In the entries that follow, say how many lines contain the string "family". Give no other words.

[Stored data]
====================
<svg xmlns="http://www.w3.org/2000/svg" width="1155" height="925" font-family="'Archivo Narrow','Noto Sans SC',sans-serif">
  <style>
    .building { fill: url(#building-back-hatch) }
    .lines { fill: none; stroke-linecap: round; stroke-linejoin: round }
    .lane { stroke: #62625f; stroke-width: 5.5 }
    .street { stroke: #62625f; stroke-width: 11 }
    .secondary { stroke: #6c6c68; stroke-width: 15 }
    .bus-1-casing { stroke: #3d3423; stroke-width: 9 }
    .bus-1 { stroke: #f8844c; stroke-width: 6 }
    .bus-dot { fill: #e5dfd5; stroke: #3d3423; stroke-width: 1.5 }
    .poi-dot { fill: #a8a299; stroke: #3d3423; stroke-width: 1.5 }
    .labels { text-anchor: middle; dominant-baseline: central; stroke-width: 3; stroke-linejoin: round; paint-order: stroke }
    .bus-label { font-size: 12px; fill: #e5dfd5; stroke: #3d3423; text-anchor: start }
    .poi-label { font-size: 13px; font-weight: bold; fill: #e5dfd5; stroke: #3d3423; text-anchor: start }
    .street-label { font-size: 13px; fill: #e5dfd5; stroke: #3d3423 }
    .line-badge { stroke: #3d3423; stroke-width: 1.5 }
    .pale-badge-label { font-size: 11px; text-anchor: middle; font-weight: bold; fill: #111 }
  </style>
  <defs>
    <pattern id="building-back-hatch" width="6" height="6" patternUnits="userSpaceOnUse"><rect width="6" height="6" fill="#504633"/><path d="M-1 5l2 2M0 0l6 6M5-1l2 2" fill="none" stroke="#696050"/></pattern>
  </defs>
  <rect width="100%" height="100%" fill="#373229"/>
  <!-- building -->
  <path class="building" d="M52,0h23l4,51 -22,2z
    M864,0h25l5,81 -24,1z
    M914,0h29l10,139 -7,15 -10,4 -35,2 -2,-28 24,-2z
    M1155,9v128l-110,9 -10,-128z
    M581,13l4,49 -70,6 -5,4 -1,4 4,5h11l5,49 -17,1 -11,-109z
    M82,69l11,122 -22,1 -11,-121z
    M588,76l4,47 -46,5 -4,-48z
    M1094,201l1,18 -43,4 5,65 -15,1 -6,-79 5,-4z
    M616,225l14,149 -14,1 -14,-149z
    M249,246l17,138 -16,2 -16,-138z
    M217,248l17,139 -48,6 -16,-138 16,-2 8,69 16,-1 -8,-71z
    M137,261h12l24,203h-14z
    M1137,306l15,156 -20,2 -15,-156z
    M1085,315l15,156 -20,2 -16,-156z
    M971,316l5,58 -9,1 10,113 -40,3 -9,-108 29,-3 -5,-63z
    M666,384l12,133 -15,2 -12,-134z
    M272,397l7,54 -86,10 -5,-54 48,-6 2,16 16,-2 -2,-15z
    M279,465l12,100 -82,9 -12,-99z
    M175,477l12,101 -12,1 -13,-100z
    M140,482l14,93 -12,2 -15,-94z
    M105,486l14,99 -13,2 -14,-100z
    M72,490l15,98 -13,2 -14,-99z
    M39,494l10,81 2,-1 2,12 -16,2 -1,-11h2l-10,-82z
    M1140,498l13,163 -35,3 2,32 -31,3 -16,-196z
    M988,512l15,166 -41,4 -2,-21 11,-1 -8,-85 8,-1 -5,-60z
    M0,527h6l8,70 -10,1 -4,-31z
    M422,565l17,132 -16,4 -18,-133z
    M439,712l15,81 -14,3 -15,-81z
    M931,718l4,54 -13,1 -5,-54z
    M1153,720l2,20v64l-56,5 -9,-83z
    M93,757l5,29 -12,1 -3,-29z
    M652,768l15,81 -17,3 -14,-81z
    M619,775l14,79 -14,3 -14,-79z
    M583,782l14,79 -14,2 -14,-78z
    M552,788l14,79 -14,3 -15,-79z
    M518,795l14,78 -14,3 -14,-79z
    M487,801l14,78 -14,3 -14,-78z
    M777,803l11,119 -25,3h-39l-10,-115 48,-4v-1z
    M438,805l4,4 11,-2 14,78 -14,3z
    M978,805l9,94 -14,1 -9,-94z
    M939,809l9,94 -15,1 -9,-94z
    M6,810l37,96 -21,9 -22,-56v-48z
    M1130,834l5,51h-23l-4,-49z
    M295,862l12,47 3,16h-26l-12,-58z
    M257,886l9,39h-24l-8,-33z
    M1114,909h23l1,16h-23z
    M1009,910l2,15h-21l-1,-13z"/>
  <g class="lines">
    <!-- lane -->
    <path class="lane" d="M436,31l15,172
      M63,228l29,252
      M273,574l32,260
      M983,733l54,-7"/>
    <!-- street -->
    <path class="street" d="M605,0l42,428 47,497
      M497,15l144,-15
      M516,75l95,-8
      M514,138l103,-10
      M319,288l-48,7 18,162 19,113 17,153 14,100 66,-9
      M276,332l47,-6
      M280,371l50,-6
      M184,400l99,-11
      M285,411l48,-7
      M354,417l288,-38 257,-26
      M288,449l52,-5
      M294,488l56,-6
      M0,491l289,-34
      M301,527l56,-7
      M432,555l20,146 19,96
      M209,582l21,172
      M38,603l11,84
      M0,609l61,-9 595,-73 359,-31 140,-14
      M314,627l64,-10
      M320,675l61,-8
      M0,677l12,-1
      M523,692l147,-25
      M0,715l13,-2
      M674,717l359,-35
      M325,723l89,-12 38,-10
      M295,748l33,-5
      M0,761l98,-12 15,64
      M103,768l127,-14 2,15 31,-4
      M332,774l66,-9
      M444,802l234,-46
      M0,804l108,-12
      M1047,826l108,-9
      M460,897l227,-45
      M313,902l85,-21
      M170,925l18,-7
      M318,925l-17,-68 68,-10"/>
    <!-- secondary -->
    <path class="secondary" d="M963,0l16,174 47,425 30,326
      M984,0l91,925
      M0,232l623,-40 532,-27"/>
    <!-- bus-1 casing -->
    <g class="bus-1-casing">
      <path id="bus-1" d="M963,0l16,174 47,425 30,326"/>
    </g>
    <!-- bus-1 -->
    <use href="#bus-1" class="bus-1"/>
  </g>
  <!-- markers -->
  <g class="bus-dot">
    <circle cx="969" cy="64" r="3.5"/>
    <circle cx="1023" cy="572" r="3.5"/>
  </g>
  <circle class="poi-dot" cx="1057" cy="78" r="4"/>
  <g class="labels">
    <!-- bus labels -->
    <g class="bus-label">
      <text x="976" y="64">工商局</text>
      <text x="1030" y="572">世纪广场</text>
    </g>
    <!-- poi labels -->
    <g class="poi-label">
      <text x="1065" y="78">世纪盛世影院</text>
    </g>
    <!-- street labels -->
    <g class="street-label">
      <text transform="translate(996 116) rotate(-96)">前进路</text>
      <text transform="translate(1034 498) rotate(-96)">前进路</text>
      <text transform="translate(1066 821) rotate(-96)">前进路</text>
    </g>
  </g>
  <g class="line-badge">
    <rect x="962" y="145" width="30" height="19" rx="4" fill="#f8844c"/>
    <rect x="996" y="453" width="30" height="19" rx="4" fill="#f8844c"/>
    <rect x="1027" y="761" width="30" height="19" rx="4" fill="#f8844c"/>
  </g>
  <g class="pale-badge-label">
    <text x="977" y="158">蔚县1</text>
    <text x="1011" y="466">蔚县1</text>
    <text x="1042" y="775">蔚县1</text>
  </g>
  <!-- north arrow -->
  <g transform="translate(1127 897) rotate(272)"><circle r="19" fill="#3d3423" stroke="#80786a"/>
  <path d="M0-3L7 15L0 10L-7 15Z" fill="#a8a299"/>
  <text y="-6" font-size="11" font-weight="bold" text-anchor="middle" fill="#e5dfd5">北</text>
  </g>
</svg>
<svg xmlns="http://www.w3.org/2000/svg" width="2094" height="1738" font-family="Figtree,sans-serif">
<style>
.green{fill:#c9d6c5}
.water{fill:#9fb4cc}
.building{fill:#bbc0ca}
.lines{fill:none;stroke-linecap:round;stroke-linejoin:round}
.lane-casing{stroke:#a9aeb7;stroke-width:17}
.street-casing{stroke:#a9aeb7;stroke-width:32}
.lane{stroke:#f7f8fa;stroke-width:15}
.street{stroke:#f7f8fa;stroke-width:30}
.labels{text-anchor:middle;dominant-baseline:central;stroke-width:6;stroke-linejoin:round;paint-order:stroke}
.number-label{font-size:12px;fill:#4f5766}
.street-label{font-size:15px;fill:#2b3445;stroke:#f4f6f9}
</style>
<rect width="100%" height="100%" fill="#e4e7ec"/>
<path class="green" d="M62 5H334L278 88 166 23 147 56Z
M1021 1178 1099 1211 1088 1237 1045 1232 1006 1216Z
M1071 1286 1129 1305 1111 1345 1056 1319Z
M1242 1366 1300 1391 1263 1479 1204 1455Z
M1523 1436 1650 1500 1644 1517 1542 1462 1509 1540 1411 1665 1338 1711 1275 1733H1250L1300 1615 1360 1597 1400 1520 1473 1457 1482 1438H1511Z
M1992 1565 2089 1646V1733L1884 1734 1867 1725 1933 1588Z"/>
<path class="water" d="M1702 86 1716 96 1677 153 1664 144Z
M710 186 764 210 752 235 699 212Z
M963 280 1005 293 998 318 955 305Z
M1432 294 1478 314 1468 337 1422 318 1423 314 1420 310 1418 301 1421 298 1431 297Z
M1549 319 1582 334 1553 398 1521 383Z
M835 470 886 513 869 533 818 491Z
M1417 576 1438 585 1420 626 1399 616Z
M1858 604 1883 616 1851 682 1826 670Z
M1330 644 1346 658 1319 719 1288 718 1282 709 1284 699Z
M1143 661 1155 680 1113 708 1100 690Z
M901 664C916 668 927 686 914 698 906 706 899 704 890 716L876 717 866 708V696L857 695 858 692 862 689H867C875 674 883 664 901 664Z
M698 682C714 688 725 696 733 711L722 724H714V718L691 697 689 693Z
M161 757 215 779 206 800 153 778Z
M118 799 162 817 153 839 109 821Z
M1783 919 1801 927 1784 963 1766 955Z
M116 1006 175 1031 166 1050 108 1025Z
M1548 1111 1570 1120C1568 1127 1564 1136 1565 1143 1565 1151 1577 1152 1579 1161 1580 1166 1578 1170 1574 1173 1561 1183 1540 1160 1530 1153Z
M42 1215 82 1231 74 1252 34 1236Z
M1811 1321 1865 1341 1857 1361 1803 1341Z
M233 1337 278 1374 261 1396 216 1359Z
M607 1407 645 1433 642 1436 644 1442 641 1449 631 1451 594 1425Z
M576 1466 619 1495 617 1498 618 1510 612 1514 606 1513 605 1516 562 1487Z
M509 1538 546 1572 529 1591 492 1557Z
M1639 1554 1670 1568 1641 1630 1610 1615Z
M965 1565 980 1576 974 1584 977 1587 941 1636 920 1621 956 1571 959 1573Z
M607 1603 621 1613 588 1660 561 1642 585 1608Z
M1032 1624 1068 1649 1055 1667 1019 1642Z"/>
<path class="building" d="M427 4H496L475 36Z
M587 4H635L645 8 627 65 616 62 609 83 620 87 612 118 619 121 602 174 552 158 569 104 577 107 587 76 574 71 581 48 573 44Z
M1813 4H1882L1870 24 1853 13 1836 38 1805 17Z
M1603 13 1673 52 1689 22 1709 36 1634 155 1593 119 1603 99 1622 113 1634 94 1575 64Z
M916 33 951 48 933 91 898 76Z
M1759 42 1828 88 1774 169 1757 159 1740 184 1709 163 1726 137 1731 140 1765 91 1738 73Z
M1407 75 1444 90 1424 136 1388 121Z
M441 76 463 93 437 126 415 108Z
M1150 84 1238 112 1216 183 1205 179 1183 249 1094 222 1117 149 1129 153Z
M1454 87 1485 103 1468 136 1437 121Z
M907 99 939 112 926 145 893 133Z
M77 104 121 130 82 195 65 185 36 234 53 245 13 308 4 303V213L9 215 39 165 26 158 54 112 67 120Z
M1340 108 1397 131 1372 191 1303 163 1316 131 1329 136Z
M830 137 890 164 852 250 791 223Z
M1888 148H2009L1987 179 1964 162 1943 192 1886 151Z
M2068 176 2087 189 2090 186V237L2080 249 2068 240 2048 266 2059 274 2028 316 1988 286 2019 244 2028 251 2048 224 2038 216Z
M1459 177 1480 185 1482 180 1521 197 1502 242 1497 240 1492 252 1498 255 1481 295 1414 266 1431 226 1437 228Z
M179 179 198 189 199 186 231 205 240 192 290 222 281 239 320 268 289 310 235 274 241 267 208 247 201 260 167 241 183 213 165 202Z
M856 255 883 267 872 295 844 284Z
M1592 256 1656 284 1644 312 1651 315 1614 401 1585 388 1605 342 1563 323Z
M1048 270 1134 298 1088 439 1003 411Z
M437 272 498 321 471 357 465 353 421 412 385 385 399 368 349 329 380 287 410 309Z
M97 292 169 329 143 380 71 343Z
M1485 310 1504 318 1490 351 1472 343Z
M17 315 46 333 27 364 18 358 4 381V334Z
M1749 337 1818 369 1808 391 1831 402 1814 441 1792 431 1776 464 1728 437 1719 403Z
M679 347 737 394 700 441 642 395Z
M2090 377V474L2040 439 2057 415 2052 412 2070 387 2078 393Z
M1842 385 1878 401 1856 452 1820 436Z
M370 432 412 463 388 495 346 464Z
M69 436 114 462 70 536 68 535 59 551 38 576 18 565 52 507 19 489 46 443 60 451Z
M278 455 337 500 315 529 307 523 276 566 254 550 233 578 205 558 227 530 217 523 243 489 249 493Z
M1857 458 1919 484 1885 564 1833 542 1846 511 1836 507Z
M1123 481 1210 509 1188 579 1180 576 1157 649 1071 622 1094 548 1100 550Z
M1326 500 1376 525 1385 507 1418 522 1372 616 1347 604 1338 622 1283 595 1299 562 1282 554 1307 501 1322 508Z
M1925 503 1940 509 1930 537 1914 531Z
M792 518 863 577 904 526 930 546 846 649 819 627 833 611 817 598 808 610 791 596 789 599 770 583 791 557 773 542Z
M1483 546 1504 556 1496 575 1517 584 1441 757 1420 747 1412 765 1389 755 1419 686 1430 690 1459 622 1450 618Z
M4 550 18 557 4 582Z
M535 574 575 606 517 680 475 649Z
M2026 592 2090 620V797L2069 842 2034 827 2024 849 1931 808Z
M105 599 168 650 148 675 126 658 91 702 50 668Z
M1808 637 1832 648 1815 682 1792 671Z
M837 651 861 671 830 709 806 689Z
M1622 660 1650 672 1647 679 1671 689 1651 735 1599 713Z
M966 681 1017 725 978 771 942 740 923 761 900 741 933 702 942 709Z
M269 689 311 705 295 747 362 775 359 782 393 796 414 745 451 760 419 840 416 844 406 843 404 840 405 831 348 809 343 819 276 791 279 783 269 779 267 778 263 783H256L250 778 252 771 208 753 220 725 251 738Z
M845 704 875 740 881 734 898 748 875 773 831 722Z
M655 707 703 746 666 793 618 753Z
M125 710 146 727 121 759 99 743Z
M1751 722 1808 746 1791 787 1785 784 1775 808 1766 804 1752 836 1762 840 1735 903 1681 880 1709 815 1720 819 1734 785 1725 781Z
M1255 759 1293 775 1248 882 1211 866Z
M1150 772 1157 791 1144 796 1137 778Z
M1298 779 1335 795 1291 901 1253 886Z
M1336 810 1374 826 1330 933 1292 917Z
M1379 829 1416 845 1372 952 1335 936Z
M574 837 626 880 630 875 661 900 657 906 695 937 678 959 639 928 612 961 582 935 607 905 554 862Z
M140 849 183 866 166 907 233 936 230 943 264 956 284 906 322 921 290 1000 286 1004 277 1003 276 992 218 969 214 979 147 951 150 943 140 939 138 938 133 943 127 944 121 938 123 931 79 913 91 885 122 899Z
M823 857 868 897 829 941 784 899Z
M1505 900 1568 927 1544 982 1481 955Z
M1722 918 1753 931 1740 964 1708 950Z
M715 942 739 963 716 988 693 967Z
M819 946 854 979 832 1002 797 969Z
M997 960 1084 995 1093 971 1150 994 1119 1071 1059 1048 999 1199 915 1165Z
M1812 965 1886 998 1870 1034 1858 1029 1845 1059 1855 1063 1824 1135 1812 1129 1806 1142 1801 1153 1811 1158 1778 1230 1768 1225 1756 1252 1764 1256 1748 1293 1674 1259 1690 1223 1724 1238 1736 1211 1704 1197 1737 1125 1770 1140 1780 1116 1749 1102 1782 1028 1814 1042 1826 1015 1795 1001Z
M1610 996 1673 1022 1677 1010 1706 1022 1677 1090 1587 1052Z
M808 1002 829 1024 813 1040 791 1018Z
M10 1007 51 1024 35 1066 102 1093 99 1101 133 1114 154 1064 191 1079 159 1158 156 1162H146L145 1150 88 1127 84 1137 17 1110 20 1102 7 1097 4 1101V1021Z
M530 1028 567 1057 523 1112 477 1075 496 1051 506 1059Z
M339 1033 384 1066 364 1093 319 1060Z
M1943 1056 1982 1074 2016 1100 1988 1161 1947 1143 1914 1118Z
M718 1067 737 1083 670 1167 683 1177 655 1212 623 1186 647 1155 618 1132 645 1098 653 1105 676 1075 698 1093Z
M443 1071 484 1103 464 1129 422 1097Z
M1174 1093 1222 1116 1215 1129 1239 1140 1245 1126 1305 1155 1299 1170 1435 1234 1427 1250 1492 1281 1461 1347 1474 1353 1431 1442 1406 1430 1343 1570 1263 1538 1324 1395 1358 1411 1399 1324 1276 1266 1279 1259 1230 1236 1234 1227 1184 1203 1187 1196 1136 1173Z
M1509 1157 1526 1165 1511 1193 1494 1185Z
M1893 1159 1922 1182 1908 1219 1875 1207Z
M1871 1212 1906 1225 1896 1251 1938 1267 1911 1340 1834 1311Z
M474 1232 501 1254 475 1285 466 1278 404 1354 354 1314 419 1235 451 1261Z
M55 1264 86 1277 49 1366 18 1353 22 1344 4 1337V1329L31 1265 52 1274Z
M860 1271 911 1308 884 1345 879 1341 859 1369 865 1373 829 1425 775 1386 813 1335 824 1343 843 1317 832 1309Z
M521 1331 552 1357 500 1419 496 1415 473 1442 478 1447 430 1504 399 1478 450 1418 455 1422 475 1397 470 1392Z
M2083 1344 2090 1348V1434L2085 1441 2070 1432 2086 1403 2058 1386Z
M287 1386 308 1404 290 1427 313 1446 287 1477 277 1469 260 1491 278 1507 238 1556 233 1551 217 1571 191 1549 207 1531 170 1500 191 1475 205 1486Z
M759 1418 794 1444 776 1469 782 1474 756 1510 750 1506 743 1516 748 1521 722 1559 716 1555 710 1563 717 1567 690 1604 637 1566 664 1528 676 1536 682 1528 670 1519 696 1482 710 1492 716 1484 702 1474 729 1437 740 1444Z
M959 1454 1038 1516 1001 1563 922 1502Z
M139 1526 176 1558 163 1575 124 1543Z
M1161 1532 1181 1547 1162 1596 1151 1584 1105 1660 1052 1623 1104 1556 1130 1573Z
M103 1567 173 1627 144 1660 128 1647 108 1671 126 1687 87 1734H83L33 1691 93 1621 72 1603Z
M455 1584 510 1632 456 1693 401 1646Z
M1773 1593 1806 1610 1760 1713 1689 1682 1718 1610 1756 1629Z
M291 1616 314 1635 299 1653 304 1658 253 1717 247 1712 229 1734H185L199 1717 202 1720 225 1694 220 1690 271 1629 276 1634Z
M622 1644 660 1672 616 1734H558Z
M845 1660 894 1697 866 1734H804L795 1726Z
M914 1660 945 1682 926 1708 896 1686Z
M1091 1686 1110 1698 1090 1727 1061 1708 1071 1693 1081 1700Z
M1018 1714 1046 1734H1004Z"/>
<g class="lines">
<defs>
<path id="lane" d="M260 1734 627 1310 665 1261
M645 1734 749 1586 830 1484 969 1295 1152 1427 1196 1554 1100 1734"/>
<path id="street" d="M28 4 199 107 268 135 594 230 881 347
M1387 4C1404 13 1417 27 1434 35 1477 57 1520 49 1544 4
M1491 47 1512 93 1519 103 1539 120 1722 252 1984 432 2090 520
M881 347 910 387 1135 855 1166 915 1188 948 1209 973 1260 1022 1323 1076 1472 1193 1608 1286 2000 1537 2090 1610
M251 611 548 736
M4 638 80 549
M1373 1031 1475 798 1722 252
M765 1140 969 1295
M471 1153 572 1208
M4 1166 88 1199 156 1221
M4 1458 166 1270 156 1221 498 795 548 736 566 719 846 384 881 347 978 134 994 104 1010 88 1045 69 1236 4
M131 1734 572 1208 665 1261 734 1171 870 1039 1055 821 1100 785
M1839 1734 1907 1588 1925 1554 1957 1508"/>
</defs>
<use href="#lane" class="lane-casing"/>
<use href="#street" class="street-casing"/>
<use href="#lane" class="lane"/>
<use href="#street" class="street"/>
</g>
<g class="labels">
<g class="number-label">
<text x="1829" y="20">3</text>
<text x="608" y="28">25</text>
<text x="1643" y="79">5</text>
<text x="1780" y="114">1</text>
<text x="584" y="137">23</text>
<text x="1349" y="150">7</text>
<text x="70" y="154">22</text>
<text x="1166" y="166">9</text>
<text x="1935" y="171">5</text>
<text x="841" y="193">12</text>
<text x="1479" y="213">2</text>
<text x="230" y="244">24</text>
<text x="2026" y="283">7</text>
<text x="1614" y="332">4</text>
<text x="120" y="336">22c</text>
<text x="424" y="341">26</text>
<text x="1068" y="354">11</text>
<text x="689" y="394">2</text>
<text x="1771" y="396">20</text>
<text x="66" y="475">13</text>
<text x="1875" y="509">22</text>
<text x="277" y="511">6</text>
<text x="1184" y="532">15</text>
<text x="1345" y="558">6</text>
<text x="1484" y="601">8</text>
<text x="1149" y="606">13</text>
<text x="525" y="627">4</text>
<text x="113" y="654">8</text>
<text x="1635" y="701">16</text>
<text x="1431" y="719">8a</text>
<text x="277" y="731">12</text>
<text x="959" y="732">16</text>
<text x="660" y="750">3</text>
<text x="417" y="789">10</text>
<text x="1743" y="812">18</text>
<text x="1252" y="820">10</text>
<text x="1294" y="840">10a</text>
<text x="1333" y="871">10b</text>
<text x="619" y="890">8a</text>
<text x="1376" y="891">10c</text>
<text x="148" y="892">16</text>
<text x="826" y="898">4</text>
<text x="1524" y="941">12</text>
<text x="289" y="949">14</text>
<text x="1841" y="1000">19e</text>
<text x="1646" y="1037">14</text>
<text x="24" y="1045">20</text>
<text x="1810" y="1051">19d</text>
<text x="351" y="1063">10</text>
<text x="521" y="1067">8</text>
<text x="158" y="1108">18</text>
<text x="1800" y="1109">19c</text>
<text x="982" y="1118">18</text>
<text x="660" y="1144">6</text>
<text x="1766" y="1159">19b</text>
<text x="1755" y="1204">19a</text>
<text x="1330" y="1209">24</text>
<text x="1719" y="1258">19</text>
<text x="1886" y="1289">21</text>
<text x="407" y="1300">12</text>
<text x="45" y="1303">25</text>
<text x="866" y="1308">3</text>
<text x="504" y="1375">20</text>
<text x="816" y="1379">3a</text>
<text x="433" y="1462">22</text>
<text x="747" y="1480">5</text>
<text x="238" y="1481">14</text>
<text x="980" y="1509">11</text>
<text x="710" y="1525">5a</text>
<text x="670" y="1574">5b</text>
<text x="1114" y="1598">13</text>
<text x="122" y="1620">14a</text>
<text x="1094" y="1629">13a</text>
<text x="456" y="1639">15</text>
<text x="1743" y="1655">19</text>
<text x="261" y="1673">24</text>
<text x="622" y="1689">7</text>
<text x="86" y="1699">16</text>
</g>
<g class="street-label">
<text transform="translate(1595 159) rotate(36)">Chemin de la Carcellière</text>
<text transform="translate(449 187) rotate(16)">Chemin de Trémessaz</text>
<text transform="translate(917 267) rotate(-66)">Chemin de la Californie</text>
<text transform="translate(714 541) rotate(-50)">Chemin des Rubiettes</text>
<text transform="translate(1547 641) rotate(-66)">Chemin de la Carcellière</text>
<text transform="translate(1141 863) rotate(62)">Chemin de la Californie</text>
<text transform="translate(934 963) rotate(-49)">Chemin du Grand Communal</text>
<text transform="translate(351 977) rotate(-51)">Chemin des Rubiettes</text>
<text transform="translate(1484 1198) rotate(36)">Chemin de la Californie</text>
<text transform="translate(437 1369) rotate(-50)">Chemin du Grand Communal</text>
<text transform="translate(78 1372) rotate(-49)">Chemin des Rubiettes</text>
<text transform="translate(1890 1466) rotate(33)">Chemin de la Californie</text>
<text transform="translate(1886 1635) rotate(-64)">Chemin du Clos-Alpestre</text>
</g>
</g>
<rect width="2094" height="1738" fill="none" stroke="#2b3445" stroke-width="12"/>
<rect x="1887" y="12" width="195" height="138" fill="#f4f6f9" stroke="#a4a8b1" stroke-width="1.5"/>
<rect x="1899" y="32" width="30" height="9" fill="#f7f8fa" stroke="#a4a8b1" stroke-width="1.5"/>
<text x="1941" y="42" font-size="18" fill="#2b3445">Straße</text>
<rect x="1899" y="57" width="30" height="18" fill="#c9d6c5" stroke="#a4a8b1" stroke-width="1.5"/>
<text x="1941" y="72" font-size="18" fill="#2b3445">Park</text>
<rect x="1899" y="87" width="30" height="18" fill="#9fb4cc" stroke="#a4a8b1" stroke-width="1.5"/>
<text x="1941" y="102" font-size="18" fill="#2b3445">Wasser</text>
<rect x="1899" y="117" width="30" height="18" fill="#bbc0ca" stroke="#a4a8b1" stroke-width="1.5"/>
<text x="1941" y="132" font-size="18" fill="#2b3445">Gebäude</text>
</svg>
====================
# Solution for this task
2